SAS made its debut in the Visionaries Quadrant after being in the Leaders Quadrant last year. The vendor’s Viya offering was hailed for having a composable architecture that gave customers flexibility and choice, as well as its risk management offerings for companies in regulated industries. SAS’s partnership with Microsoft was also a plus. Minuses include an agentic AI vision that lags its peers, lower adoption of Viya, and competition from other DSML vendors.
Challengers Quadrant
Alibaba Cloud is the lone occupant of the Challengers Quadrant, which in 2024 also included IBM. The Chinese cloud giant’s Cloud Platform for AI (or PAI) checks a lot of boxes when it comes to high performance computing resources and data science infrastructure, not to mention Alibaba’s $53 billion investment in AI infrastructure. The availability of Alibaba’s Qwen models, solid security, and LLM inference accelerators were pluses. Cautions include low adoption outside of Southeast Asia, too much focus on the retail industry, and an unclear data science strategy.
Niche Players Quadrant
Alteryx is looking to reinvent itself following the launch of Alteryx One Platform earlier this year and the sale of the once public company to private equity firms in 2024. Gartner hailed the broad appeal of the Alteryx platform, its focus on data, and flexibility. Concerns include executive transitions of 2024, not enough traction among code-first users, and GenAI innovations for data scientists.

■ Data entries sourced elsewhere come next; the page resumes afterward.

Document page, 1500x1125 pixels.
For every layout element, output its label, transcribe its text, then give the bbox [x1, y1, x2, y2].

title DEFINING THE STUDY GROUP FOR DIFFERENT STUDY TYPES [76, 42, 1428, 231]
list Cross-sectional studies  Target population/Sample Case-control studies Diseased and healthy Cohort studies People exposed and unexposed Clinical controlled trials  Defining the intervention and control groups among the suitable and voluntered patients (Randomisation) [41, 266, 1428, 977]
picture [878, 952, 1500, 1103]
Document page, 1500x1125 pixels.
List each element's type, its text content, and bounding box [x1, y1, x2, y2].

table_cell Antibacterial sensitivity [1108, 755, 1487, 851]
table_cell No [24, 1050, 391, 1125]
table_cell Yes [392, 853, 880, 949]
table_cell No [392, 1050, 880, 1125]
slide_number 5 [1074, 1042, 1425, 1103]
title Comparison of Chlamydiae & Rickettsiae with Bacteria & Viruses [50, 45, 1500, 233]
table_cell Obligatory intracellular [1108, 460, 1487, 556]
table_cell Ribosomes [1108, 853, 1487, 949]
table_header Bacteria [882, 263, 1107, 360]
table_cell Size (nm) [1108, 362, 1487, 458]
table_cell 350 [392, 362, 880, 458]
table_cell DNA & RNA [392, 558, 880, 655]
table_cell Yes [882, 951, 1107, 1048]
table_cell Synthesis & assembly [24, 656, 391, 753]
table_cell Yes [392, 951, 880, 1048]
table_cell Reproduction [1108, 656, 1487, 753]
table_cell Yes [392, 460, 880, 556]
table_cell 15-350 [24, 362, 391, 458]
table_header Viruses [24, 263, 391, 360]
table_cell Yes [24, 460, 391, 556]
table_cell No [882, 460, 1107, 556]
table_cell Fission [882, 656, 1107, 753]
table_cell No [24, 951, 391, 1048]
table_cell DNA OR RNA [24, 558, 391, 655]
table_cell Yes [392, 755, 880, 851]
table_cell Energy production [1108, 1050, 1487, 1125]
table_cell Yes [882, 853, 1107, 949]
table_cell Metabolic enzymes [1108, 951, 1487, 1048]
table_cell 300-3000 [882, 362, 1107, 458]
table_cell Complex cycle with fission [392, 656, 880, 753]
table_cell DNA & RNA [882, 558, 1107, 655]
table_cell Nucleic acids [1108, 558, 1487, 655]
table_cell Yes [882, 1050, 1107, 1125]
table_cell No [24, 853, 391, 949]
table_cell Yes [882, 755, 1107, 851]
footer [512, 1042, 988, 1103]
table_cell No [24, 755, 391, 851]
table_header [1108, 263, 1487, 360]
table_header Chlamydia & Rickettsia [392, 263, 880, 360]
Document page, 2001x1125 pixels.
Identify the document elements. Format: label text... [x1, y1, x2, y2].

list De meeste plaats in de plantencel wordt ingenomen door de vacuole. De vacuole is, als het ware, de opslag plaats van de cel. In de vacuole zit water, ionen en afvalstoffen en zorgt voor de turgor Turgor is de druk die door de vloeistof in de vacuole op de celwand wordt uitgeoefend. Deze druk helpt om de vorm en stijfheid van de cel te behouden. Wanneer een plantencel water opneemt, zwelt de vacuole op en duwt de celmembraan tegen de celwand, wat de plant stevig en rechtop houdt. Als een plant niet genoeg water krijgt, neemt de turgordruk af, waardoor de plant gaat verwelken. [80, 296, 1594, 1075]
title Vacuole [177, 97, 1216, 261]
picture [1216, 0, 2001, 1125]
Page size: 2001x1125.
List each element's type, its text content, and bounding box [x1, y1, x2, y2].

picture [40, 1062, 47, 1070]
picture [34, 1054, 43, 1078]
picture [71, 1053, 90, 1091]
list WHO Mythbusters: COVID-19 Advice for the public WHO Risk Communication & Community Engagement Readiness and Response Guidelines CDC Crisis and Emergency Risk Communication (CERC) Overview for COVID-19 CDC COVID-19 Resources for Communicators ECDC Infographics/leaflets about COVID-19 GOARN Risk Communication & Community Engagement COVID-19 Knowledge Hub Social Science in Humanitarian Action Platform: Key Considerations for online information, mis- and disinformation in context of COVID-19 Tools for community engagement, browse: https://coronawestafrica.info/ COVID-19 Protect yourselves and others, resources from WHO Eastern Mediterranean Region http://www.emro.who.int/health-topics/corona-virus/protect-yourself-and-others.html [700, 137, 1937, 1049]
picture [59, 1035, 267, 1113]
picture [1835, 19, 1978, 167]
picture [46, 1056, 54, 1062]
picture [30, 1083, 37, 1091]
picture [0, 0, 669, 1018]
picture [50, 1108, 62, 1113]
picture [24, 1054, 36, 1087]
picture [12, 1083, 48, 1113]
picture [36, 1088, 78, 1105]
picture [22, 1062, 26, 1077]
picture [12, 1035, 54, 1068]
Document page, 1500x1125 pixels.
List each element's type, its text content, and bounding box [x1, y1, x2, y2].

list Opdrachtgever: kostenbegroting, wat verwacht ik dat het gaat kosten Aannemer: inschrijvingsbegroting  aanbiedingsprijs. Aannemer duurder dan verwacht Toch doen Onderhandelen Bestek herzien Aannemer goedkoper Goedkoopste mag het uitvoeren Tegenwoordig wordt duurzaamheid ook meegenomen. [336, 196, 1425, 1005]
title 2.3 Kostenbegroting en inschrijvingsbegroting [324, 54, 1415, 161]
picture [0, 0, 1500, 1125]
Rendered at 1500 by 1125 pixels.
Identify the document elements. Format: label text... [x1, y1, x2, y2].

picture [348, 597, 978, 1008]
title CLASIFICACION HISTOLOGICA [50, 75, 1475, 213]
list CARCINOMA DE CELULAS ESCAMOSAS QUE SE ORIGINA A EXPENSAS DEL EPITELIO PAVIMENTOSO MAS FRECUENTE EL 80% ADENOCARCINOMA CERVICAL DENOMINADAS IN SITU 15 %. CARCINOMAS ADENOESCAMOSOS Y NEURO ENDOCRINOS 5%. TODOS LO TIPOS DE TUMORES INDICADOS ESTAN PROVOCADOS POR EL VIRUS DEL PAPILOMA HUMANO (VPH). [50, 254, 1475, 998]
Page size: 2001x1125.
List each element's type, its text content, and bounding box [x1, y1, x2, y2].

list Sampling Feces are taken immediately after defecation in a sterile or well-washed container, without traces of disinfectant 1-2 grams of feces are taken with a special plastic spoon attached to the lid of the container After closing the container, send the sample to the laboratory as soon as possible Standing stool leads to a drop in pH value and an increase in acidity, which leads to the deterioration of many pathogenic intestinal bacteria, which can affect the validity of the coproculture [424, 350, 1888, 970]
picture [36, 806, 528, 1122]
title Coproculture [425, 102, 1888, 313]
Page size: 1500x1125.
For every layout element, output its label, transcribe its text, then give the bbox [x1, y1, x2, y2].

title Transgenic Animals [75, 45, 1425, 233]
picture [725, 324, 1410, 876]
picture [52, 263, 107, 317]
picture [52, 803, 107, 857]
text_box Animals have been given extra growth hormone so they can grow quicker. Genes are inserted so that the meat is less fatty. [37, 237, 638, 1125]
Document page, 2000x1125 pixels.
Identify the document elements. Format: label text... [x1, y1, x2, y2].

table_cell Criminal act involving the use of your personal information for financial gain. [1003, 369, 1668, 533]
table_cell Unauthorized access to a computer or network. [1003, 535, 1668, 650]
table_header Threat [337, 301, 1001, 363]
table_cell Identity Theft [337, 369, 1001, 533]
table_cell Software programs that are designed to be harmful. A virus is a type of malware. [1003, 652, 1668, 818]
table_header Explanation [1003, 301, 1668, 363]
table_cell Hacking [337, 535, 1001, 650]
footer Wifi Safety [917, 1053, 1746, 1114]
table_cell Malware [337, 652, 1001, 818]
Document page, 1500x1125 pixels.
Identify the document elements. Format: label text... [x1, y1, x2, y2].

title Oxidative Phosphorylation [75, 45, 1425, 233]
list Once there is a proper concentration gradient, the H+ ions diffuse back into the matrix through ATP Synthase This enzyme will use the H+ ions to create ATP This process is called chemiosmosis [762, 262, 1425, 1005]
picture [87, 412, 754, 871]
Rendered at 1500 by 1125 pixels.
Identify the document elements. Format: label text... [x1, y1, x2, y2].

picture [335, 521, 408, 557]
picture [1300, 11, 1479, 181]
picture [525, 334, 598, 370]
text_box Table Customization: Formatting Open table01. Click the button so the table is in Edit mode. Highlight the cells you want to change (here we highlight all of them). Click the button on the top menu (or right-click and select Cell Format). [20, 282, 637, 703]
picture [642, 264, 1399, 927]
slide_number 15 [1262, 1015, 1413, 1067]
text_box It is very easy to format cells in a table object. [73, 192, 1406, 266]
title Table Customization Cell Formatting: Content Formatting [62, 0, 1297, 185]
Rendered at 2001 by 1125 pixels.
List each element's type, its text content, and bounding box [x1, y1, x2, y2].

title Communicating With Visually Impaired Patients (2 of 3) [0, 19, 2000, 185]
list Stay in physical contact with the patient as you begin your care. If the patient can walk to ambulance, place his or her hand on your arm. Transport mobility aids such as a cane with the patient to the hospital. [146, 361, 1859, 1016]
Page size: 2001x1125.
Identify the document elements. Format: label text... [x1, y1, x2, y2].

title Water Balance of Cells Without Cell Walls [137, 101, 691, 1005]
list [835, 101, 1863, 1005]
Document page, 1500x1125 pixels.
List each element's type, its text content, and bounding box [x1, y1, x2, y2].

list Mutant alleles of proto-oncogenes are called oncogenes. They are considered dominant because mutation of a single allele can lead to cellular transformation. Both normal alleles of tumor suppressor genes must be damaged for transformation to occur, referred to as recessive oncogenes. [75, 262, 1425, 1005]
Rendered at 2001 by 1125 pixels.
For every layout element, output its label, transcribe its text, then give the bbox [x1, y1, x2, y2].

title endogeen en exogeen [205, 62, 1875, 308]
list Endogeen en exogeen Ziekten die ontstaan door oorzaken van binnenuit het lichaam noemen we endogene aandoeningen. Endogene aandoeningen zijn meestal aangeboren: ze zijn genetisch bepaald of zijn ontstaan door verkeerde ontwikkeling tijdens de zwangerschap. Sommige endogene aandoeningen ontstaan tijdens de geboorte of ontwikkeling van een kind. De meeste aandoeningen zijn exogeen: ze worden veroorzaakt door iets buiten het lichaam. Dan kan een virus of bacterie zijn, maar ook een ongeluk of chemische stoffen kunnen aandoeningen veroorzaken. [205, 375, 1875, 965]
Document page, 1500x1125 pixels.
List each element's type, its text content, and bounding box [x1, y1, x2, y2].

MathWorks is also listed in this year’s MQ thanks to its MATLAB and Simulink products, which are widely used by data scientists, engineers, others in industrial sectors, like automotive, aerospace, industrial automation, telecommunications and medical devices. AI and simulation are strengths of the MathWorks products, wide talent availability, and understanding of non-LLM AI agent use cases. Concerns include too much focus on data scientist personas, a lack of GenAI capabilities, and no private cloud offering.
There were three vendors dropped from this year’s MQ for DSML, including Anaconda, KNIME, and Posit (formerly RStudio).